Ik had deze week, met mensen uit mijn kerk een leesweek. We lazen “Op het compassie van vreugde” door Nikolaas Sintobin. Over de levensweisheden van Ignatius van Loyola.

Voor mij confronteerde het met het feit dat mijn leven zo’n rommeltje is. Dat op zich niet zo zeer, maar dat mijn verdriet daarover komt uit het feit dat ik zo graag had gewild dat dat rommeltje ergens toe zou leiden.

Maar het is nog steeds een rommeltje. Ik kan geen trots voelen op dingen die ik heb gedaan. Er is niet iets waar ik heel goed in ben geworden. Eris niet iets waar al die levenslessen naar hebben geleid.

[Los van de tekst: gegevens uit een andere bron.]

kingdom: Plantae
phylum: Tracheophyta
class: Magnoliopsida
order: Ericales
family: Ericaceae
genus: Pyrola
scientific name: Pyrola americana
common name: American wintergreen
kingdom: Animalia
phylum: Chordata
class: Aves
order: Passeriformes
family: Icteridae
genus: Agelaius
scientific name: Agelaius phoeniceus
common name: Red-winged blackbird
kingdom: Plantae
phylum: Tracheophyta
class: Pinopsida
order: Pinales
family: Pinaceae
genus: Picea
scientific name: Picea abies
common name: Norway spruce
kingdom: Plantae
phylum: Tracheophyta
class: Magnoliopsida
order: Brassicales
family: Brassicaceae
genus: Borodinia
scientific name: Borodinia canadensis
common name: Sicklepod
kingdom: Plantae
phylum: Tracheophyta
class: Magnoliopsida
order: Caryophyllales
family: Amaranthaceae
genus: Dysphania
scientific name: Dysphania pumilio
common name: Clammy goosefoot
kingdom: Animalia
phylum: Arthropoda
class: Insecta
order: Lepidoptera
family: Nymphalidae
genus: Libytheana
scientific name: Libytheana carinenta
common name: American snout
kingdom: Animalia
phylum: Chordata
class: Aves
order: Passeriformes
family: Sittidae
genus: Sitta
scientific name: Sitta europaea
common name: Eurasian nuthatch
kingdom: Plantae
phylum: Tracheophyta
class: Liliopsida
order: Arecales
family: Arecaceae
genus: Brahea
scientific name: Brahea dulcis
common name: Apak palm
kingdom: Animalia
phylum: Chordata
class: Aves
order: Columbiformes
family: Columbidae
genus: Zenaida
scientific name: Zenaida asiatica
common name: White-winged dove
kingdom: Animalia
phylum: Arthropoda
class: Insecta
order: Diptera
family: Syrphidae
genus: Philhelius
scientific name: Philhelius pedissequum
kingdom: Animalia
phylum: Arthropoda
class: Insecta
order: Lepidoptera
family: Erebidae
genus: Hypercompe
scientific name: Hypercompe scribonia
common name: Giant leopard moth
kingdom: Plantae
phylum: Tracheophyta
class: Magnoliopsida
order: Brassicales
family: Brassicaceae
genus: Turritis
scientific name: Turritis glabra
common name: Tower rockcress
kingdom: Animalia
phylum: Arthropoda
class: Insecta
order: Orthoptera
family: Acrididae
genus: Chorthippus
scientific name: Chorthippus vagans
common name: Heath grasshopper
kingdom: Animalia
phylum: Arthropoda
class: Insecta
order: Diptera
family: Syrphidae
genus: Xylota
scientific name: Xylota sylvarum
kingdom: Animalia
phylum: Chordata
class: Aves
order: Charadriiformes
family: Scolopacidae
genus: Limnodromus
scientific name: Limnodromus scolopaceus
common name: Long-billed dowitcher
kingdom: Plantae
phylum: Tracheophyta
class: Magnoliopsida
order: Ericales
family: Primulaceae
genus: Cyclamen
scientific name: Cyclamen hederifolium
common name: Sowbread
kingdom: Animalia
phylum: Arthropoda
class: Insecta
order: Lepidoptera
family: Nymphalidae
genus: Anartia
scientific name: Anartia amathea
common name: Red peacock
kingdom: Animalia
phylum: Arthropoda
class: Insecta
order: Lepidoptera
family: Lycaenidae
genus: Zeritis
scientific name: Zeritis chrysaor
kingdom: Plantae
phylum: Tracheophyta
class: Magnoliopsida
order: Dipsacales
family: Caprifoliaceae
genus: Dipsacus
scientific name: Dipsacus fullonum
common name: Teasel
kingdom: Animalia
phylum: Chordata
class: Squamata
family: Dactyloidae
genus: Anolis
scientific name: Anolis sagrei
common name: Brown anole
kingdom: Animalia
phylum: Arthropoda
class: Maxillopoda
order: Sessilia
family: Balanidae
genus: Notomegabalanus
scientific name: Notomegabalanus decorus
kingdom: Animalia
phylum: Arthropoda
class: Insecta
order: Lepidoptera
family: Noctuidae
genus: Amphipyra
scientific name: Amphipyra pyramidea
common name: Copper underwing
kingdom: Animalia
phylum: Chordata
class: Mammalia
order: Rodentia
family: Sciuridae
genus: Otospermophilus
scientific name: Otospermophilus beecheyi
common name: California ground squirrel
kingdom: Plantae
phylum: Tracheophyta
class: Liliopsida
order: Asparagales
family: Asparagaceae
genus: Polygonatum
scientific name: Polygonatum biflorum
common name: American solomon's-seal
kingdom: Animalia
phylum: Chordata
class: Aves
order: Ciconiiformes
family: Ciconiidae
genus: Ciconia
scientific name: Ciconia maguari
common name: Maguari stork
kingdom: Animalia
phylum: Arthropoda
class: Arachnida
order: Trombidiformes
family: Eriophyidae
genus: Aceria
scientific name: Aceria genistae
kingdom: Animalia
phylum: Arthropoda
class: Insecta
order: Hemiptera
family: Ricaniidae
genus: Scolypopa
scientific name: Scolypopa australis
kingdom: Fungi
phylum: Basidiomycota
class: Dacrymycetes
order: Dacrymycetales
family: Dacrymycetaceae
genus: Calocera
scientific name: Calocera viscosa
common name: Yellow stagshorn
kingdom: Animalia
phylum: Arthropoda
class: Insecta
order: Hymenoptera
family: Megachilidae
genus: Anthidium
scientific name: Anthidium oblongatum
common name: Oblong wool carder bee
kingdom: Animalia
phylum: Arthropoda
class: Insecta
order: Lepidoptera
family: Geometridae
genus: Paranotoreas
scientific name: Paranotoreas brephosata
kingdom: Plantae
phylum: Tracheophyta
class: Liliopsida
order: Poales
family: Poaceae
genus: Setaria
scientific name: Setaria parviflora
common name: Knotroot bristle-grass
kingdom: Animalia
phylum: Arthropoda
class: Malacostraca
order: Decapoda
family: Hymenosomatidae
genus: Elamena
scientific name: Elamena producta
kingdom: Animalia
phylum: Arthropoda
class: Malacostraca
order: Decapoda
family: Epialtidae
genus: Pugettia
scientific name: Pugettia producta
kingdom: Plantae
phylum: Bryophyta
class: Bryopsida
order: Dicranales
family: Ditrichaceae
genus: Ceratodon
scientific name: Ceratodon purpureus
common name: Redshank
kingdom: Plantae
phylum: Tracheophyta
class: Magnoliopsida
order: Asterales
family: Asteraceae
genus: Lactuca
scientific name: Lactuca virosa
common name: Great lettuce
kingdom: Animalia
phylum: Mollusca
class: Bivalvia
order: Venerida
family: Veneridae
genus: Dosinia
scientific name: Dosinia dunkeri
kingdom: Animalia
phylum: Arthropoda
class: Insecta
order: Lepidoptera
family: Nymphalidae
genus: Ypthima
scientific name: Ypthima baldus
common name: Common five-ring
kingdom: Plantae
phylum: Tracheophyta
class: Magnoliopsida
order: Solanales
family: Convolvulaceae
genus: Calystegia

Vader zijn was iets waar ik ooit trots op was. Maar ik heb die lieve wijze dochter van me niet kunnen voorbereiden op een wereld die te veel van haar vroeg.

Ik dacht ooit dat ik een goede treiner/coach zou worden. Later dacht ik dat ik een goede juf zou worden. Dat is niet gelukt. Ik schrijf en ik teken, en soms vertel ik. Ik heb een tijdje gedacht dat dát en dan zo worden. Maar dát is het niet. Ik ben dankbaar dat er mensen zijn die het mooi vinden wat ik maak.

In de leesweek besefte ik dat ik vrede en wellicht zelfs vreugde kan hebben over alles wat ik niet ben.

En dat wist mijn dochter al. Ze liet me het zelfs nóg een keer wete.

In de eerste uren na mijn herseninvact was ik heel veel kwijt. Fenna was mee in de ambulance.
“Ik ben zelfs jouw naam kwijt!” Zei ik
“Ik ben Fenna.” Zei ze weer.
“Ik ben zelfs mijn eigen naam kwijt. En het stomme is, ik weet de naam ‘Jacob Jan’ nog wel!”
Fenna keek me aan en zei:
“Je bent Emma”.

Daar moest ik aan denken toen iemand in de leesweek precies dat zei, toen ik vertelde over wat ik allemaal niet was.

“Je bent Emma”.

Het is nu de tijd om binnen te laten komen dat dat genoeg is.

Ik ben Emma.

Dat is genoeg. Ik hoef daar ook niets trots op te zijn, en dat is fijn. Ik lan daar dankbaar voor zijn en dat is iets wat ik wél kan voelen. Dat gevoel mag gaan groeien, die dankbaarheid.